Yvonne is a key member of the MGC R&D team. She has been involved in the development and optimization of our SenSATIVAx DNA extraction kits, PathoSEEK qPCR detection assays, and youPCR detection assays. She is heavily involved in troubleshooting current product offerings and developing new ones. She also helped author our extensive manufactures validation document. Previous to MGC, Yvonne worked at Courtagen Life Sciences and was instrumental in the development of several clinically actionable assays. Prior to Courtagen, she was a Senior Development Scientist at Beckman Coulter Genomics (formerly Agencourt Bioscience). While there she was part of a team that developed the AgencourtTM v2 gDNA Isolation Kit and Viral Nucleic Extraction Kit. Much of her focus was on development of a RNA kit that could extract the HIV virus from plasma and serum and a qPCR detection assay.

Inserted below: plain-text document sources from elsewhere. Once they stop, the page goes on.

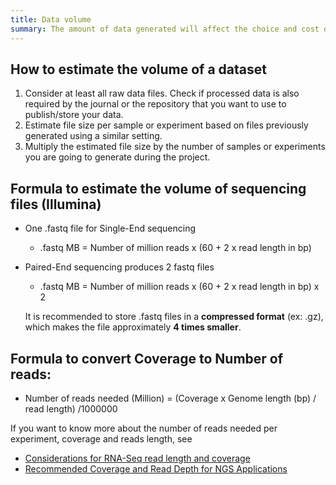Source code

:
 ```yaml
---
title: Data volume
summary: The amount of data generated will affect the choice and cost of storage. It is impossible to predict how much data will be produced, but an estimation can help.
---
```


## How to estimate the volume of a dataset

1. Consider at least all raw data files. Check if processed data is also required by the journal or the repository that you want to use to publish/store your data.
2. Estimate file size per sample or experiment based on files previously generated using a similar setting.
3. Multiply the estimated file size by the number of samples or experiments you are going to generate during the project.

## Formula to estimate the volume of sequencing files (Illumina)
* One .fastq file for Single-End sequencing
  * .fastq MB = Number of million reads  x (60 +  2 x read length in bp)

* Paired-End sequencing produces 2 fastq files
  * .fastq MB = Number of million reads  x (60 +  2 x read length in bp) x 2
  
  It is recommended to store .fastq files in a **compressed format** (ex: .gz), which makes the file approximately **4 times smaller**.

## Formula to convert Coverage to Number of reads:
* Number of reads needed (Million) = (Coverage x Genome length (bp) / read length) /1000000

If you want to know more about the number of reads needed per experiment, coverage and reads length, see
* [Considerations for RNA-Seq read length and coverage](https://emea.support.illumina.com/bulletins/2017/04/considerations-for-rna-seq-read-length-and-coverage-)
* [Recommended Coverage and Read Depth for NGS Applications](https://genohub.com/recommended-sequencing-coverage-by-application/)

While at graduate school at Boston University School of Medicine she worked as a Senior Laboratory Technician at The Center for Human Genetics. There she performed over a half a million genotype experiments from more then three thousand sickle cell anemia patients. She also built the laboratory’s mass spectrometry program for single nucleotide polymorphism detection, and was responsible for all such experiments conducted in the lab.


Yvonne received her Bachelor’s degree in Biology from Syracuse University and Master’s degree in Biochemistry from Boston University School of Medicine.

The pitfalls of culture-based cannabis microbial safety testing and why it puts consumers at risk

Data will be presented comparing culture-based vs. molecular-based microbial detection on dispensary grade cannabis flowers.  Molecular-based methods revealed the presence of the endofungal bacteria Ralstonia. This is both a plant and human pathogen that causes many fungi to form chlamydospores.  This clumping further complicates uniform sampling and quantitation with culture based techniques. Endofungal bacteria can evade culture-based detection for yeast and molds. Finally, we demonstrate that molecular testing methods, such as qPCR, allow for faster, more accurate testing of harmful species-specific organisms.